Psychological injuries are, perhaps, the most varied of all injuries in state workers' compensation systems. Some states (not many) don't recognize psyche only injuries whatsoever. Many states require that a claim of psychiatric or psychological harm be accompanied by some traumatic event or physical sequelae. Most states have some sort of qualifying standard and/or limitation on psyche claims.
The limitation on psychiatric injury claims is the product of both abuse in the past by folks making illegitimate claims (provoked perhaps by litigation advantage or unscrupulous doctors) and a lack of understanding (or perhaps compassion) of emotional trauma and functioning.
Of course, all the while we recognize pretty generally that a good head is essential to successful return to work outcomes.
In the Virginia case, Samuel Paul Jackson, a longshoreman accidentally ran over a coworker, Paula Belamy, with a forklift, causing gruesome injuries resulting in her death while unloading cargo ships at marine terminals operated by the Virginia Port Authority for their employer, stevedoring contractor Ceres.
Early on the morning of March 28, 2011, Jackson was using a forklift to move steel bins on the pier where Belamy was standing.
She was on the radio, helping guide a crane operator, and apparently didn't see the forklift coming her way.
Jackson also allegedly didn't see Belamy since the bin on the forklift obstructed his view. He would later testify that he had no idea he had run Bellamy over, until other workers on the pier waved him down to stop him.
Jackson and the other workers then tried to lift the forklift off of Belamy, whose leg was wrapped around the rear axle.
Belamy was still alive and communicative, but he said she was "pretty mangled," bleeding profusely and had visible broken bones in her arm. She also had burns, and her wrist and hand "were twisted around backwards," Jackson said.
Rescue workers rushed Belamy to the hospital, but she succumbed to her injuries within the hour. She was 38.
After the accident, Jackson saw a variety of medical professionals for mental health treatment. Doctors diagnosed him with post-traumatic stress disorder, anxiety and depression.
Jackson filed a comp claim for his PTSD, but a deputy commissioner found his condition wasn't compensable because Jackson had never been in danger of being harmed.
A divided Virginia Workers' Compensation Commission upheld the deputy's ruling, agreeing that a worker cannot get benefits for a purely psychological injury unless it was related to either a physical injury, or a sudden shock or fright caused by circumstances placing him at risk of harm.
The carrier for Ceres argued that while never been a case that expressly said that the risk of physical injury to a claimant is a necessary requirement for a psyche injury to be compensable, prior decisions "talk about fright or shock" which means, "they're talking about fright of being hurt."
Jackson argued a prior ruling in UPS v.

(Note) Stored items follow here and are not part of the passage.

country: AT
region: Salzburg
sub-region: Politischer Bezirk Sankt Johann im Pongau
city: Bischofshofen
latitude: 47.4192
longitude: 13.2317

Prince, where a parcel delivery driver who came upon the body of a murdered customer was entitled to benefits for his PTSD, had already settled the issue of need for proximity.
The Court of Appeals on Tuesday agreed that there was no precedent for the “risk of harm” requirement applied by the commission.

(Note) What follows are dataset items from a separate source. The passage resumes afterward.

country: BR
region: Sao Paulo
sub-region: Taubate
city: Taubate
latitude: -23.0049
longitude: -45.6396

Does this open a Pandora's Box as argued by Cares?
Maybe, maybe not - that's why we have courts; because each case is predicated on unique facts which include not only how an injury occurs, but the particular risk factors underlying a potential claim.
In other words an employer takes the employee as is with no warranties, guarantees or other promises of fitness for a particular duty.
The Virginia case is Jackson v. Ceres Marine Terminals.